[GIVEN PASSAGE]
---*---
Germany and Italy recognize the right of the Arab countries to solve the question of the Jewish elements, which exist in Palestine and in the other Arab countries, as required by the national and ethnic (völkisch) interests of the Arabs, and as the Jewish question was solved in Germany and Italy.[20]

This petition was made some months before before the Wannsee Conference made a secret determination to embark on the Final Solution. The Italian regime had never expressed any interest in the physical extermination of its native Jewish communities.

Hitler refused to make such a public announcement, but 'made the following declaration, requesting the Mufti to lock it deep in his heart:

  1. He (the Führer) would carry on the fight until the last traces of the Jewish-Communist European hegemony had been obliterated.
  2. In the course of this fight, the German army would - at a time that could not yet be specified, but in any case in the clearly foreseeable future - gain the southern exit of Caucasus.
---*---
[MATERIAL PROVIDED]
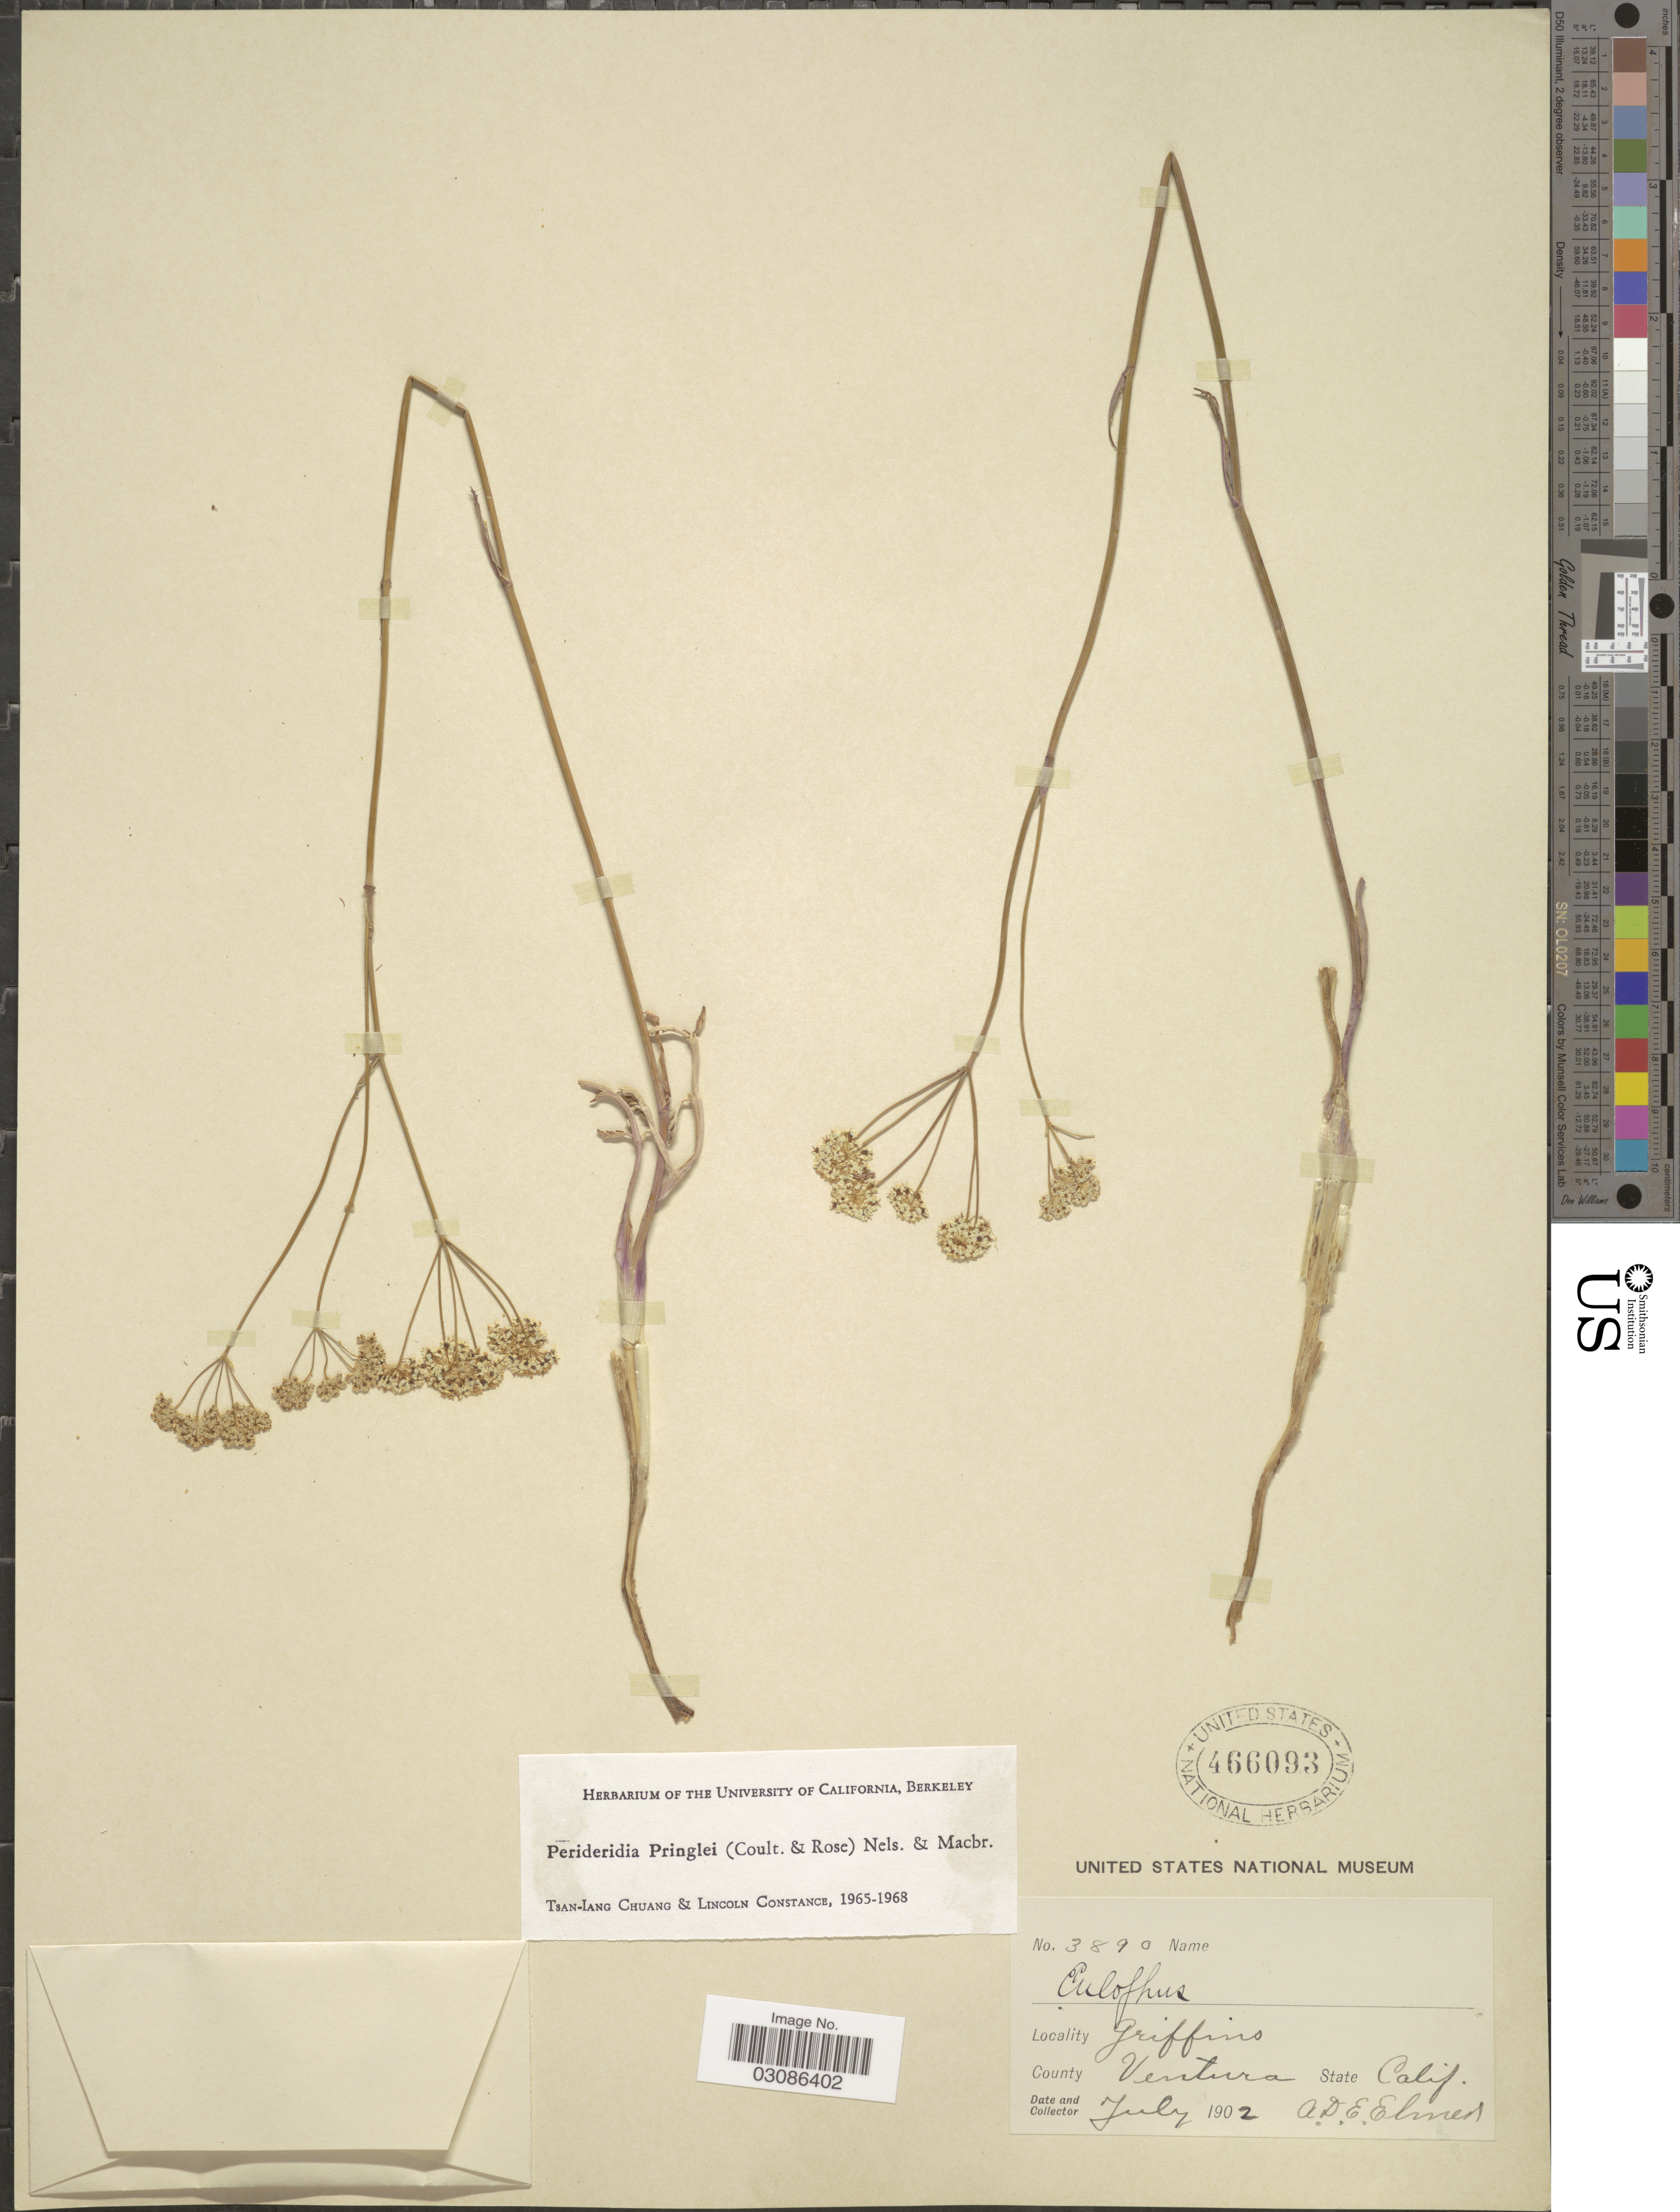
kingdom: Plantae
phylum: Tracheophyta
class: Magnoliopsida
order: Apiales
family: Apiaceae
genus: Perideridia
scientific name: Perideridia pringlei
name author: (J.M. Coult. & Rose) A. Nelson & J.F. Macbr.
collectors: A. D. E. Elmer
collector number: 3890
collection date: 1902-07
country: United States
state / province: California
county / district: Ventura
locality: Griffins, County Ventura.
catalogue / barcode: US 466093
---*---
[PROBLEMS TO SOLVE]
**a.** Answer these questions using the passage on the Mufti's petition:
(i) According to the passage, in what had the Italian regime never expressed any interest?
(ii) Until when would the Führer carry on the fight, according to the first point of his declaration?
(iii) What would the German army gain, according to the second point of the declaration?
**b.** Output a portion of the passage on the Mufti's petition verbatim, starting at the words "This petition was" and ending after the words "native Jewish communities.".

[ANSWERS GIVEN]
**a.**
(i) The physical extermination of its native Jewish communities.
(ii) Until the last traces of the Jewish-Communist European hegemony had been obliterated.
(iii) The southern exit of Caucasus.

**b.**
This petition was made some months before before the Wannsee Conference made a secret determination to embark on the Final Solution. The Italian regime had never expressed any interest in the physical extermination of its native Jewish communities.